Day 8.
Heaven is hard: hard to get to, hard to stay there and hard to leave.
It was certainly a long old way to the delightful archipelago within which Kho Lipe is situated. The speedboat that acts as a ferry got all of a mile out of port in the beautiful full southern Thai sunshine before it broke down. We would have enjoyed this delay had we not been prepared to sit for an hour in that merciless aforesaid sun. The repaired boat then bounced us across the 70 or so bone-shaking kilometres in a gruelling hour and a half. But at least we were in heaven.
We saw a fraction of the island. Of that which we saw it was your usual mixture of Thai sea gypsies and migrant workers, trouser-less babies playing in the soft beach sands and foundation-encrusted ladyboys, like the concert party in It Ain't 'Alf Hot Mum, "Boys to entertain yoooou!"
We were tempted to stay.
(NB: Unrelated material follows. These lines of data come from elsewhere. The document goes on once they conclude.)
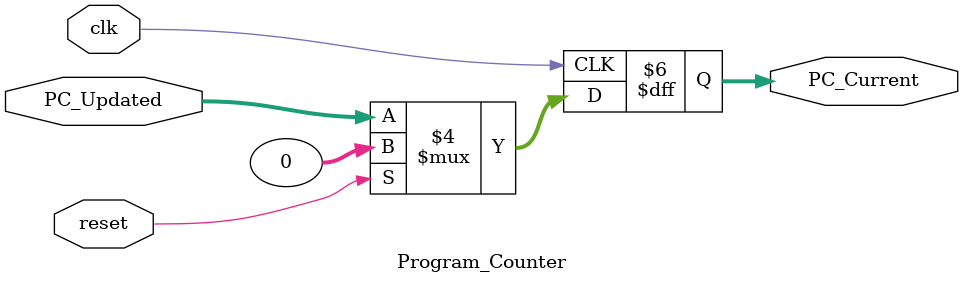
<source format=v>

module Program_Counter(
input clk,reset,
input       [31:0] PC_Updated,
output reg  [31:0] PC_Current
);

always @(posedge clk) begin
    if(reset == 1'b0)
        PC_Current <= PC_Updated;
    else 
        PC_Current <= 32'b0;
end

endmodule
</source>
A special moment was sitting down at the Castaway Resort for dinner and drinks and watching the sky darken over the lapping wavelets around the longtail boats whilst the resort's table-top flickering oil lamps were lit before us -all to tracks by The Orb. A home from home, or just heaven? One look at the bill, however, was convincing enough to realise it was hard to stay in this heaven for any length of time.
And so today we left by a smaller speedboat back to Satun. I can't recall that I've ever been through so much rain out in the water. It was tempting to demand to be taken back, particularly when the rain poured into the boat soaking everyone inside (except for us in our nerdy plastic ponchos). It was more pressing when the lighting began in earnest. Questions filled our minds; 'Should we have been in a speedboat in this heavy squall? Do the tanks of petrol-engined speedboats ignite on first impact? Do fibre glass and wooden boats act as conductors to earth the lightning or do we all fry? And then explode?' Perhaps staying in heaven wouldn't have been quite so expensive after all...
Of course, now we're here in Langkawi it all looks so very quant and fun-filled. But then, we've just taken the Langkawi ferry to this heavenly island and are staying in an empty but heavenly resort in a heavenly colonial house.